Başvuruda “aşılama zorunlu hale gelsin” talebi yer aldı. Sağlık Bakanı Ahmet Demircan’ın talimatıyla aşı reddinin artışındaki nedenleri ortaya koymak ve bu gidişatı durdurmak için çalışma başlatıldı. Bakanlık önümüzdeki günlerde konuyla ilgili bir yol haritası belirleyecek. Aşı reddindeki artış ve buna bağlı hastalıklardaki riskin yükseldiği iddiaları tartışmalarını değerlendiren TTB İkinci Başkanı Sinan Adıyaman, Hürriyet’ten Meltem Özgenç’e şunları söyledi:
“DOMUZLARDAN FAYDALANILDI” SÖYLENTİSİ KESİNLİKLE YALAN
“Aşı, koruyucu sağlık hizmetleri içinde insanlık tarihinin en büyük kazanımıdır. Ortaçağlardan sonra aşı konusunun ortaya konması, insanların aşılanması, bebek ölümlerini, kitlesel ölümleri ortadan kaldırdı. Sağlığın korunması ve sağlıklı olma halinin sürdürülmesi açısından değeri tartışılmaz. Bu nedenle aşı reddine sebep olan konulara bakmak lazım. İnsanlar neden istemiyor, bunlara açıklık getirilmesi şart. Aşıların içinde alüminyum bulunduğu ve otizme sebep olduğu söylentileri çok yaygın. Böyle bir ilişkinin olmadığı bilimsel olarak kanıtlandı. Yine bu aşılarda domuzlardan faydalanılarak yapıldığına dair bir söylenti var. Bu da kesinlikle yalan. Aşı reddinin giderek artması ve salgın ihtimalinin baş göstermesi nedeniyle eski Bakan Recep Akdağ döneminde Sağlık Bakanlığı’na başvurmuştuk. Yeni bakan Ahmet Demircan’a da aynı yönde başvurumuzu yaptık. Başvurumuzda aşıların zorunlu olması gerektiğini ilettik. Henüz bir sonuç yok.

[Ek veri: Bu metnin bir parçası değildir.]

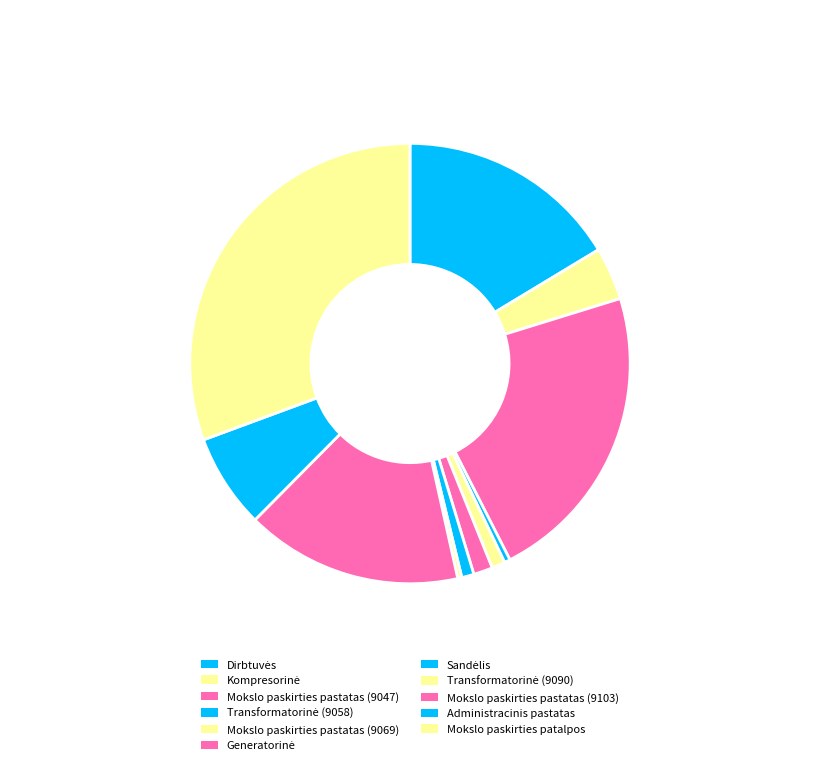

How many slices are in this pie chart?

11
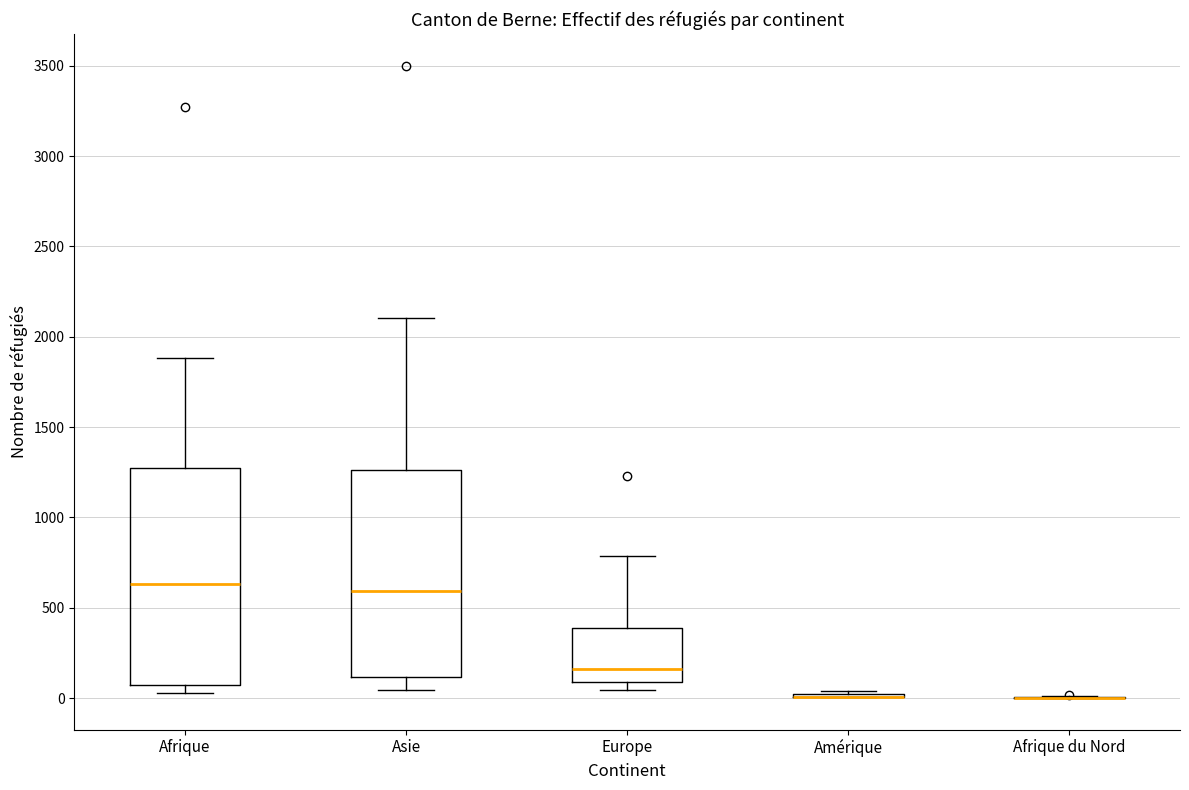

Where does the lower whisker of the box for Asie end on the y-axis? The values are not printed on the chart, so give them approximately, as read against the axis.

50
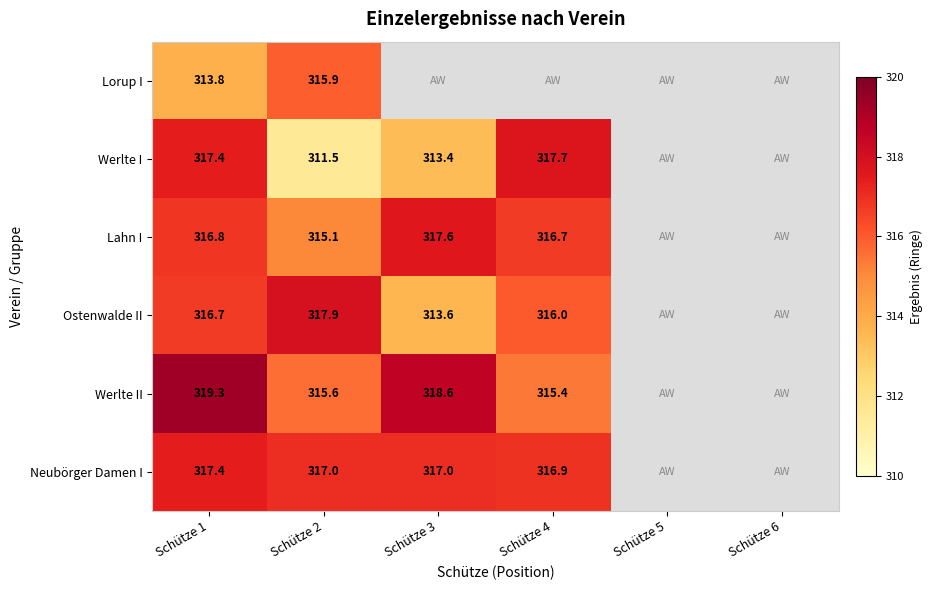

Count the number of categories in the chart.

6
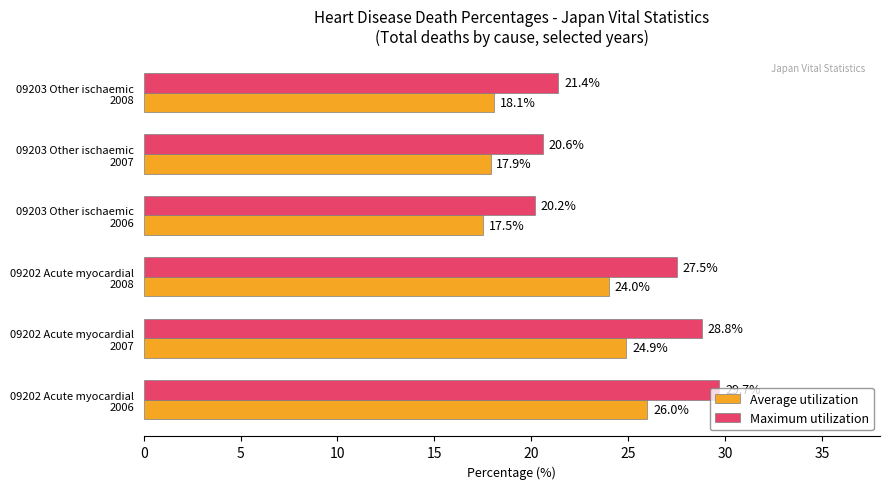

Which series has the widest spread of values?

Maximum utilization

AŞI ANNENİN BABANIN DEĞİL TAMAMEN BEBEĞİN HAKKIDIR
Ancak bu konun tartışılmasının önemli olduğunu düşünüyoruz. 24 Nisan ‘Dünya Aşı Günü.’ TTB aile hekimliği kolu ve pratisyen hekim kolu bu konuda halkı bilinçlendirme kampanyası yapacak. Sağlık Bakanlığını da göreve davet ediyoruz. Aşılama mutlaka zorunlu hale getirilmeli. Çünkü bu annenin babanın hakkı değil, tamamen bebeğin hakkıdır. Yaşam hakkı ve sağlıklı yaşam hakkı tehlikeye atılamaz.”